Cleaning behind your ears, in between toes helps keep skin healthy

Science and Health

Although you thought her demands were exaggerated, it turns out that your grandmother was correct. Scrubbing between the toes and behind the ears helps keep the skin in those regions healthy, according to a new study at George Washington University (GW) in Washington, DC. 

The microbiome – the collection of microbes living in and on the human body, is known to play a role in human health – and the skin is no different. The new study published in the journal Frontiers in Microbiology under the title “Spatial diversity of the skin bacteriome”, has shown that the composition of the skin microbiome varies across dry, moist and oily regions of the skin.

The skin is the largest organ in the human body with an average surface area in adults of 30 square meters. It has a protective role, acting both as a physical barrier against environmental factors and an immunological barrier, reducing the effects of injuries and infections. The skin also has a thermoregulatory function – preventing water loss, enabling temperature regulation, and supporting vitamin-D synthesis.

Testing the ‘Grandmother Hypothesis’

The researchers at the GW Computational Biology Institute headed by biostatistics and bioinformatics Prof. Marcos Pérez-Losada and his team were interested in testing what they called “the Grandmother Hypothesis.”

Elderly hand (illustrative) (credit: PIXABAY)

Prof. Keith Crandall, director of the Computational Biology Institute and professor of biostatistics and bioinformatics recalled that his grandmother always told the children in his family to “scrub behind the ears, between the toes and in the belly button.” Crandall posited that these hotspots are normally washed less often compared to the skin on the arms or legs and thus may harbor different types of bacteria.

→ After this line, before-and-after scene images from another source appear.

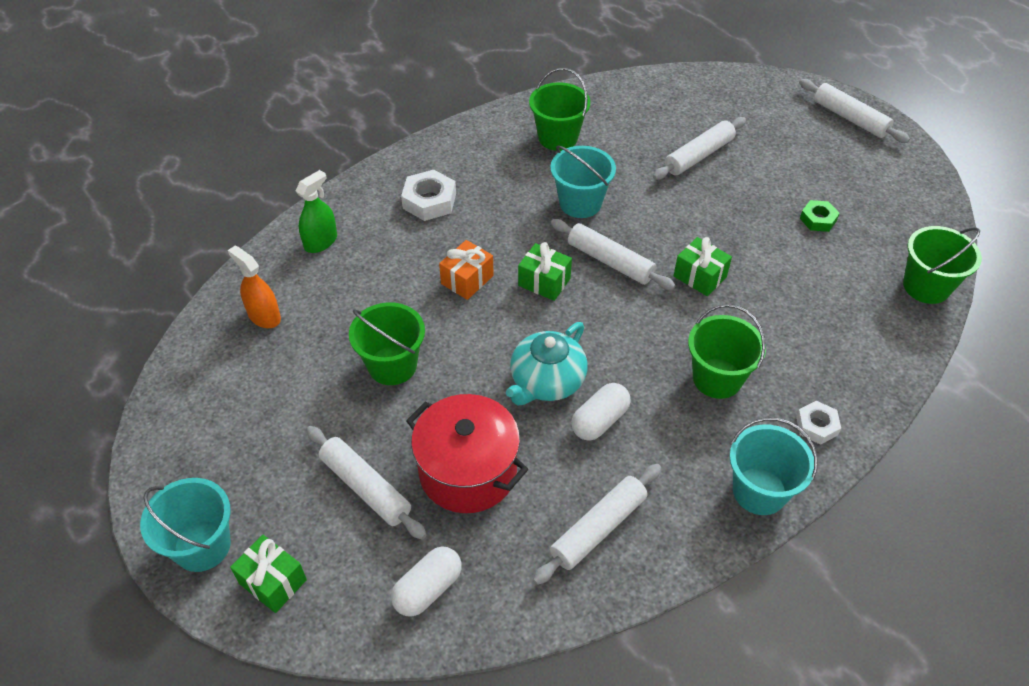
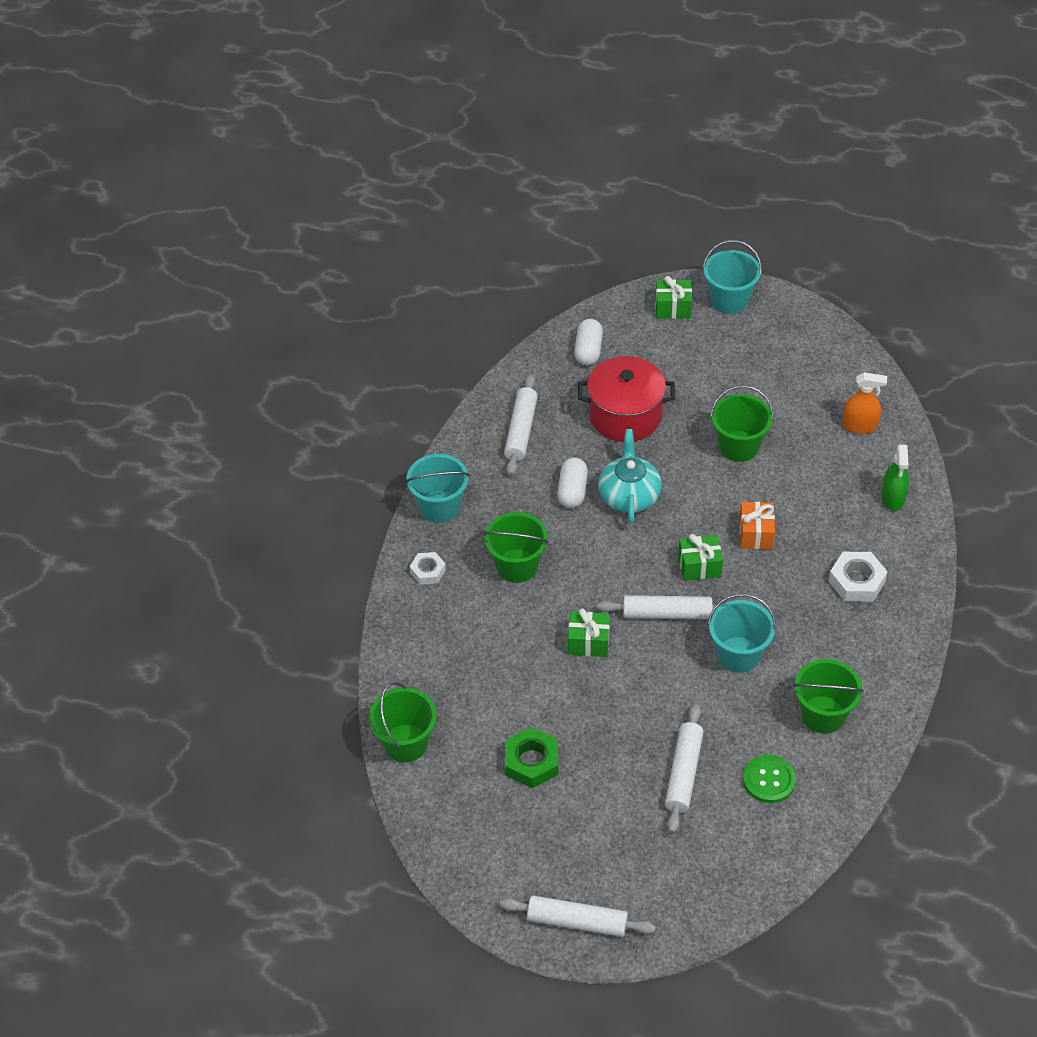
camera: 145 degrees right, 0 degrees up
white rolling pin [306,426,427,540] -> none
green nut [800,200,840,232] -> green nut [505,727,558,788], size x1.57
none -> green button [743,755,796,803]

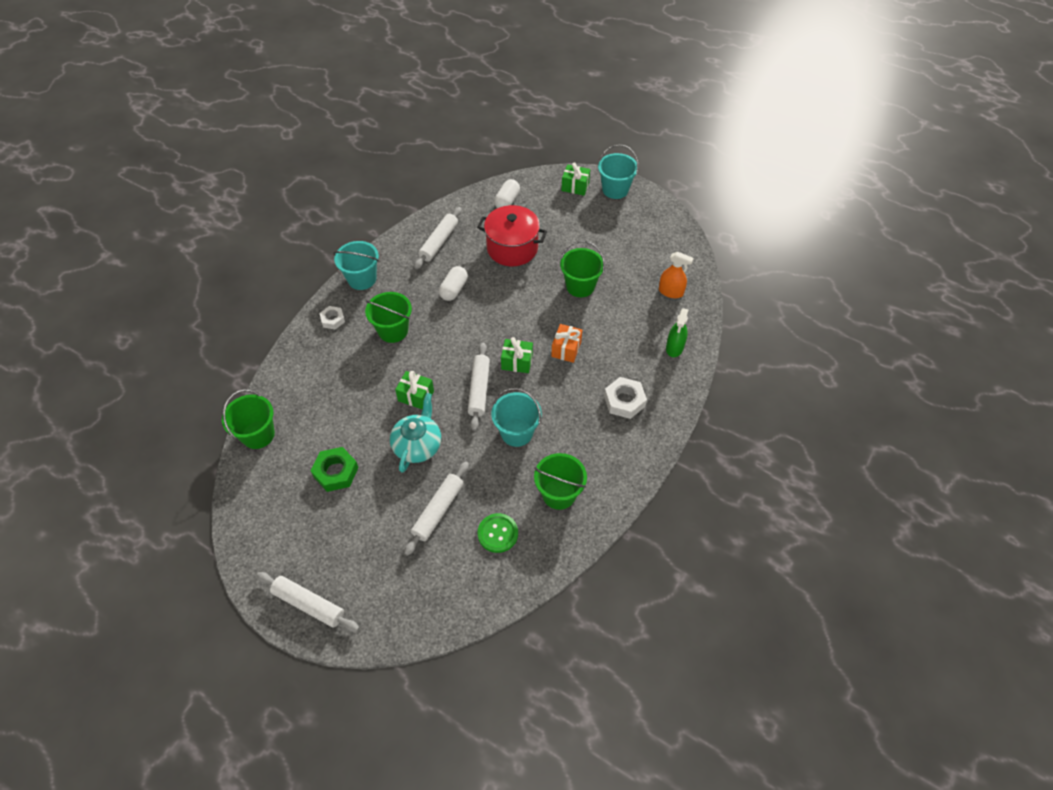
camera: 15 degrees right, 5 degrees up
white rolling pin [597,595,722,619] -> white rolling pin turned 75 degrees clockwise [468,343,490,431]
turquoise teapot [598,429,662,524] -> turquoise teapot moved to [390,393,441,473]

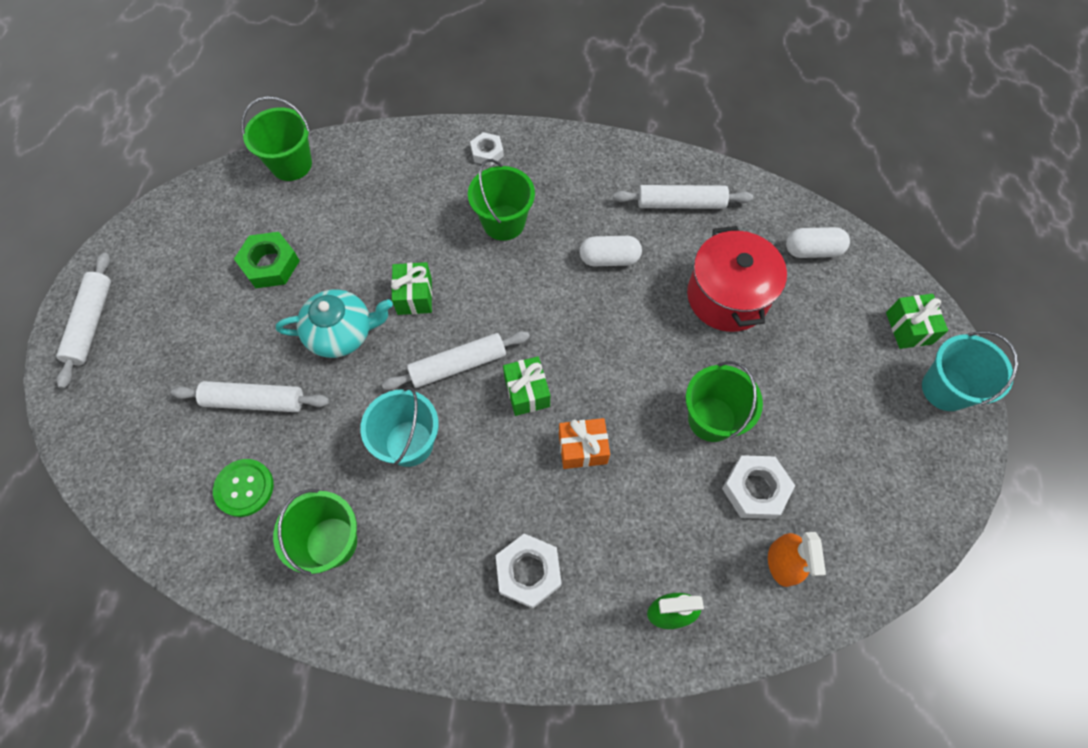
camera: 65 degrees right, 10 degrees up
turquoise bucket [333,241,379,290] -> none
none -> white nut [722,455,795,519]

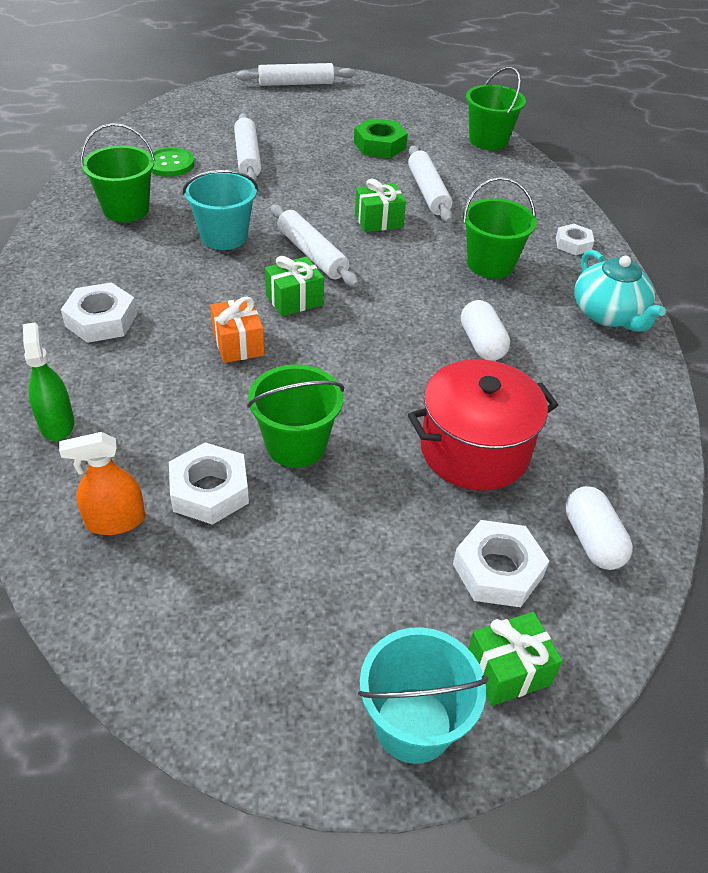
camera: 75 degrees right, 20 degrees down
turquoise teapot [276,289,393,358] -> turquoise teapot moved to [574,250,666,332]
white rolling pin [613,185,753,209] -> white rolling pin moved to [408,145,453,223]
none -> white nut [453,520,549,607]

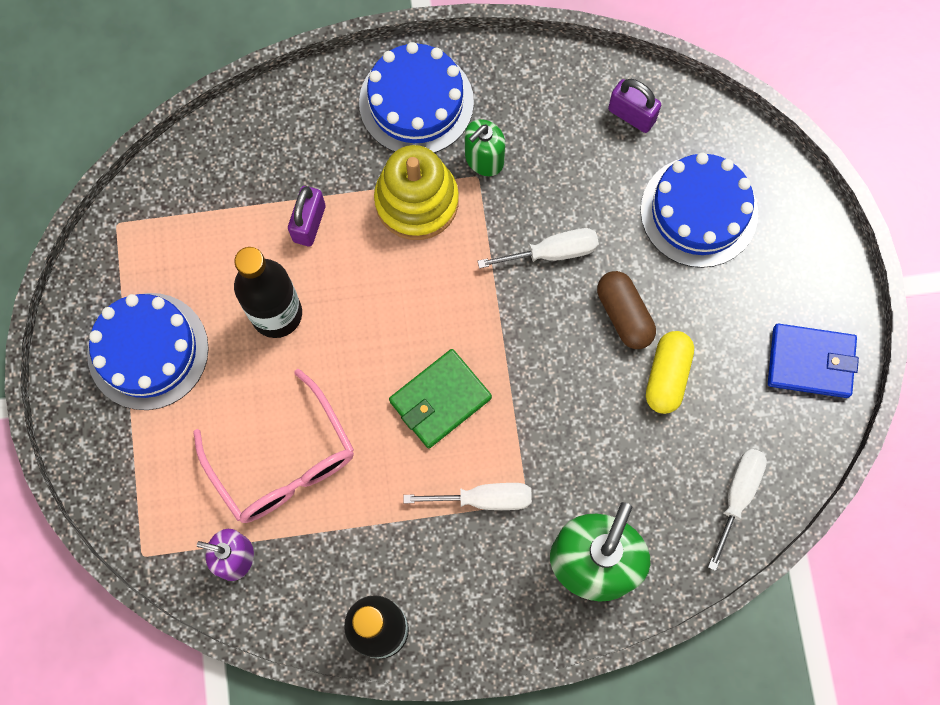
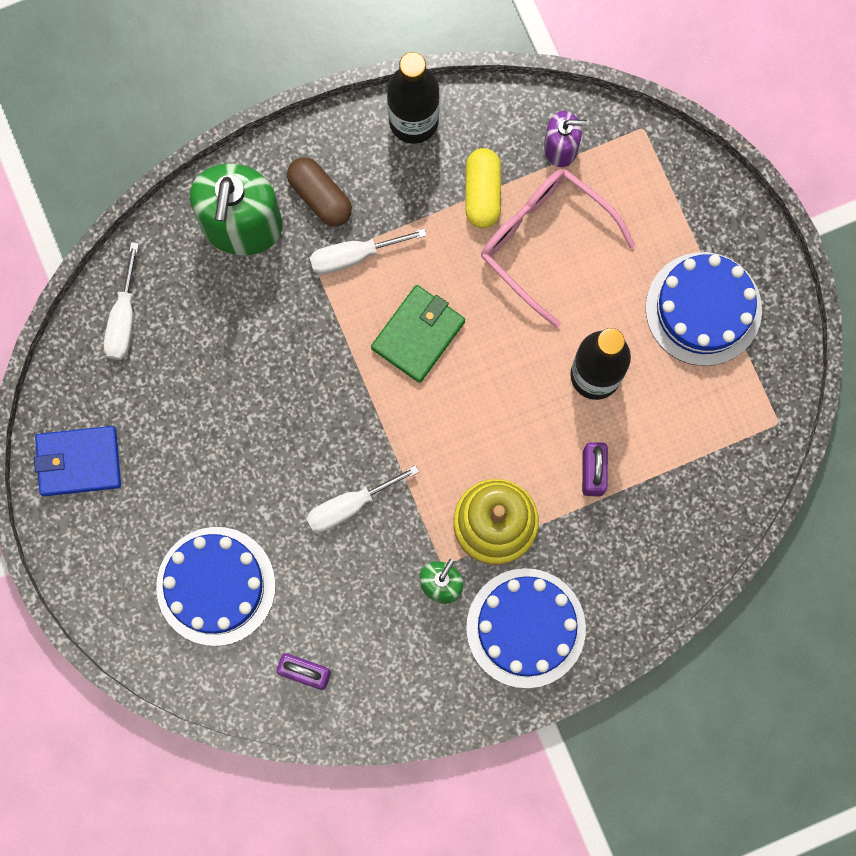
camera: 165 degrees right, 5 degrees up
brown capsule [597,271,656,349] -> brown capsule moved to [287,157,352,226]
yellow capsule [646,331,694,414] -> yellow capsule moved to [465,148,501,228]

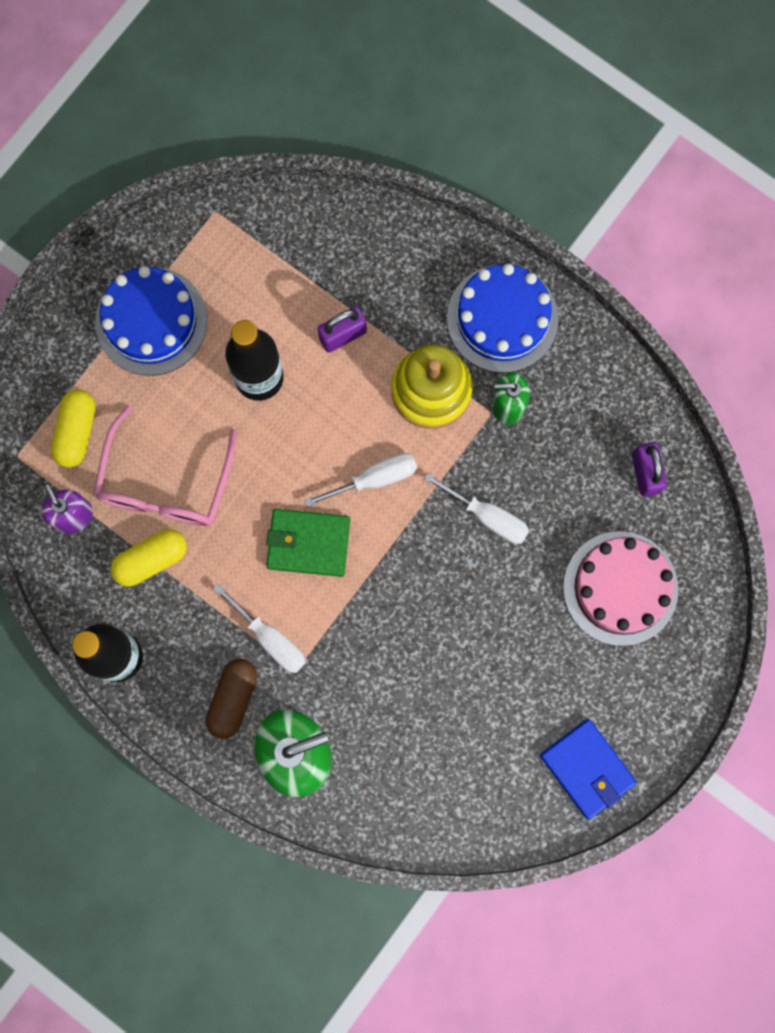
camera: 120 degrees left, 0 degrees up
white screwdriver [104,242,139,360] -> white screwdriver moved to [305,453,417,507]
blue cake [156,527,276,646] -> pink cake [563,531,679,646]
none -> yellow capsule [51,389,96,468]

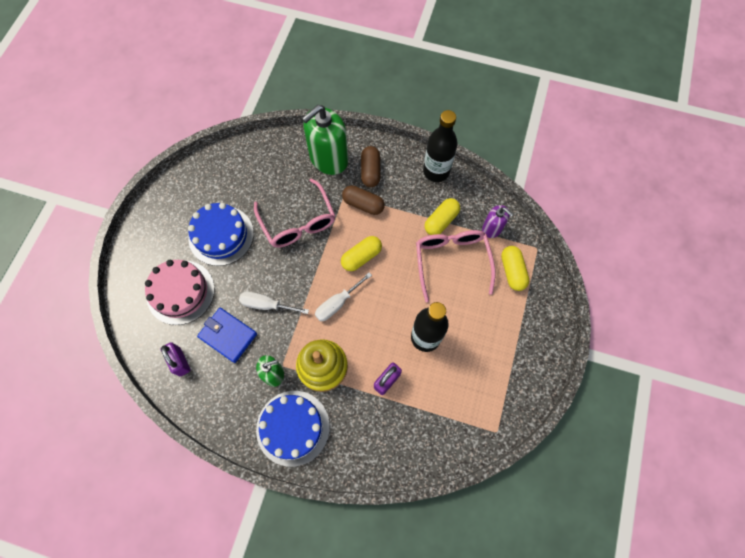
camera: 160 degrees right, 10 degrees down
blue cake [95,266,207,376] -> blue cake moved to [188,203,254,266]
white screwdriver [213,583,306,673] -> brown capsule [342,185,385,215]
green wallet [266,509,350,577] -> yellow capsule [341,236,382,271]
blue wallet [540,719,637,820] -> blue wallet moved to [197,308,257,363]
none -> pink glasses [254,178,335,248]

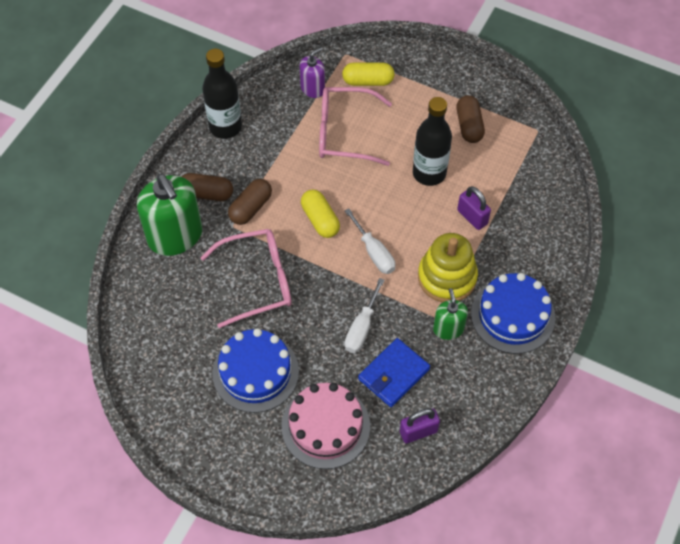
camera: 80 degrees left, 10 degrees down
yellow capsule [425,198,460,235] -> none
none -> brown capsule [456,95,485,143]

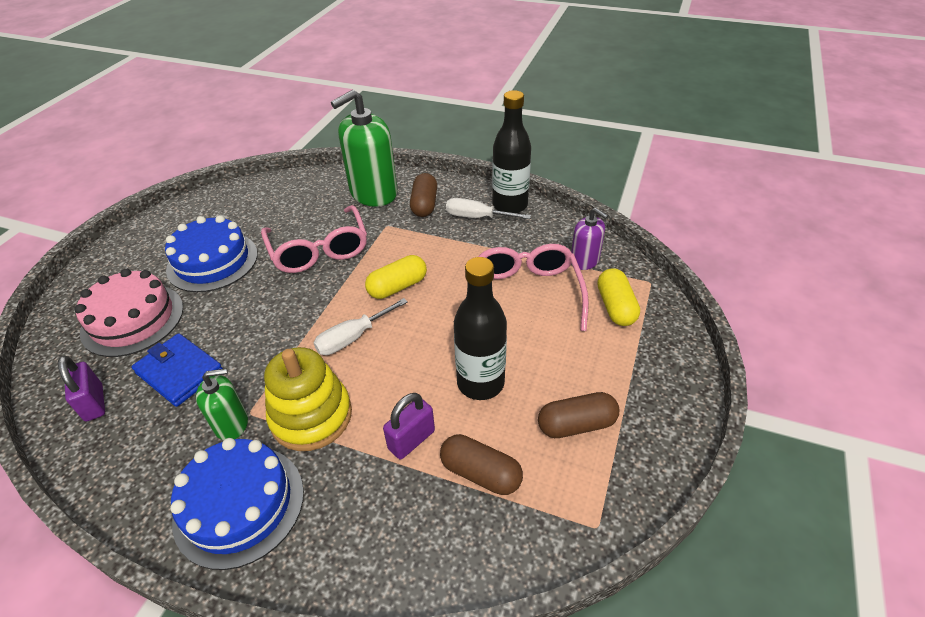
camera: 85 degrees right, 15 degrees down
brown capsule [228,179,272,225] -> brown capsule moved to [440,434,523,495]
white screwdriver [345,278,384,353] -> white screwdriver moved to [446,198,531,219]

But would the Grandmother Hypothesis hold up if put to the test? Pérez-Losada and Crandall designed an innovative genomics course and then unleashed a team of students to help them find out. 

A total of 129 graduate and undergraduate students were taught to collect their own data–by swabbing certain moist and oily hotspots behind the ears, between the toes and in the navel. They also collected samples from control dry areas like the calves and forearms. The students then learned how to extract and sequence the DNA in the skin samples in order to compare the microbes living in the hotspots to those in the control regions. 

The researchers found that forearms and calves that are often cleaned more thoroughly at bath time had a greater diversity and thus potentially a healthier collection of microbes compared to the samples taken in the hotspots. No significant differences, however, were observed across genders, ages, and ethnicities.

When certain trouble-making microbes take over the microbiome, they can shift the balance away from health, Crandall said. If the microbiome tips in favor of detrimental microbes, skin diseases like eczema or acne can be the result.

The students proved the Grandmother Hypothesis, and their results suggested that cleaning habits can change the microbes living on your skin and consequently its health status, Crandall added. 

This research, including an earlier study by the same team, is one of the first to look at the diversity of sites across the skin microbiome in healthy adult subjects and may provide a reference point for future research. Crandall said the study of how the collection of microbes on the skin leads to health or disease is in the early stages.